Por un momento pensó que se habrían equivocado al citarla a aquella hora. Sólo vio dos enfermeras, que se metieron rápidamente a alguna habitación como si ser paciente fuera contagioso.

—Buenos días, soy Margarita Trumpet y...

—Sí, lo sabemos —dijo la enfermera—. Usted tiene que hacerse una...

—Una cirugía de cuello de útero —siguió Margarita—, que estaba programada para...

—Exactamente para la hora de la inauguración del Mundial de fútbol. La estábamos esperando. Pase, quítese la ropa y póngase esto —dijo mientras le entregaba una bata celeste desinfectada y la encerraba en un baño de ochenta y cinco centímetros por noventa, al lado de un tacho de basura donde, por el contrario a lo esperado, no había ninguna bata sucia de atenciones anteriores.

—¿Por qué celeste? —preguntó Margarita.

—¿No se enteró de que empieza el Mundial? ¡La celeste la llevamos todos!

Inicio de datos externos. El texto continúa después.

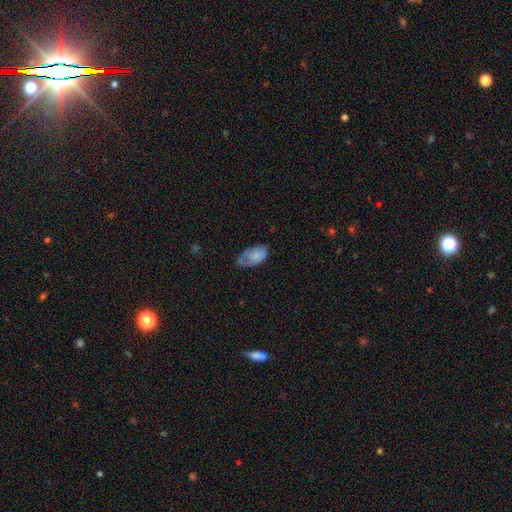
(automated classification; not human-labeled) A smooth galaxy with no disk features (62%) that is in between round and cigar-shaped (94%). Merging: none (53%).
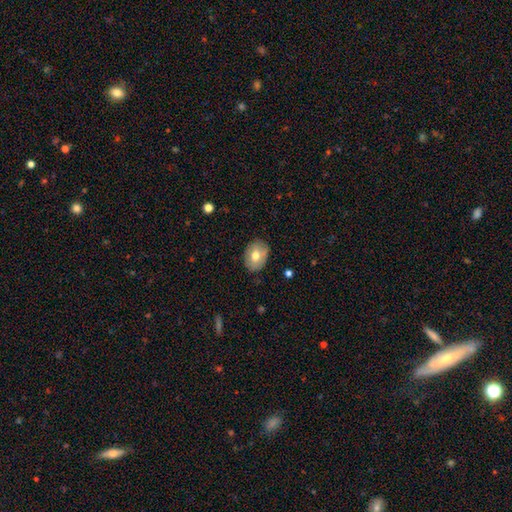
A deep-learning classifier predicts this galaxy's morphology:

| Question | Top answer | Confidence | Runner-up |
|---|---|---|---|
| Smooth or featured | smooth | 66% | featured or disk (27%) |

Margarita salió de la habitación sintiéndose vulnerable. Su intimidad lesionada la hacía víctima de una serie de dispositivos, tradicionalmente masculinos, que atacaban sin piedad, incluso a través de soportes humanos femeninos.

La sentaron en una camilla y le hicieron subir las piernas para intervenirla. De pronto, tomó conciencia de que se escuchaba una música de difícil interpretación, hasta que cayó en la cuenta de que era el himno ruso que se ejecutaba en la pantalla de un smart TV colgado justo frente a la camilla.

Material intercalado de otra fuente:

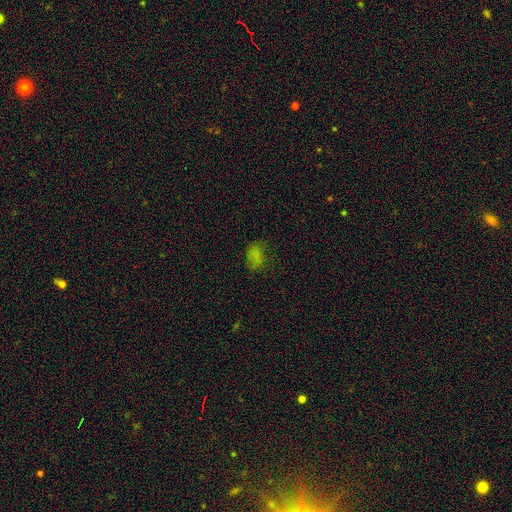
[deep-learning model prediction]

La situación comenzó entre risas y comentarios de la expectativa mundialista entre el cirujano y la enfermera.

—Un poco más hacia adelante —le indicó el doctor, refiriéndose al movimiento pélvico que tendría que realizar la paciente para ser operada, mientras los genitales eran ahora su cara más visible.

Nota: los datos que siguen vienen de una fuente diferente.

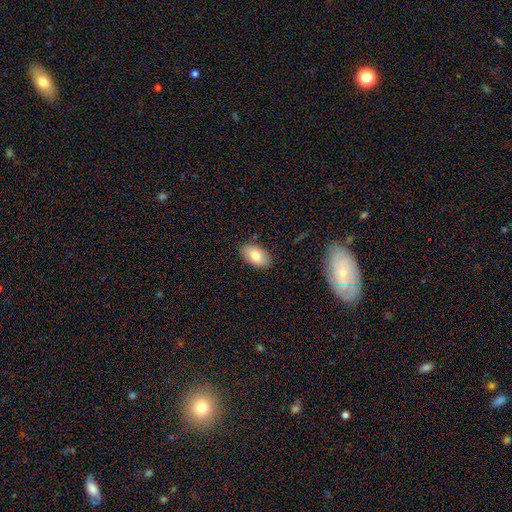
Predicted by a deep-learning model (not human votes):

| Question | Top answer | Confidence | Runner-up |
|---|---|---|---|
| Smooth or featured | smooth | 81% | featured or disk (12%) |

—Anestesia —indicó el doctor.

—Esto va a doler un poquito, pero usted tranquila. Es sólo local —dijo la enfermera.

—En la penca, cambiame Uruguay dos a uno contra Egipto por Uruguay tres, Egipto cero —le dijo el doctor a la enfermera.

—¿Está seguro, doctor? ¿Tanta fe le tiene al equipo? —preguntó la enfermera mientras Margarita sentía el pinchazo atravesando su nalga derecha y el líquido vertiéndose en su sistema para insensibilizarla. ¿Acaso no lo estaba haciendo ya la idolatría médica a la copa del mundo?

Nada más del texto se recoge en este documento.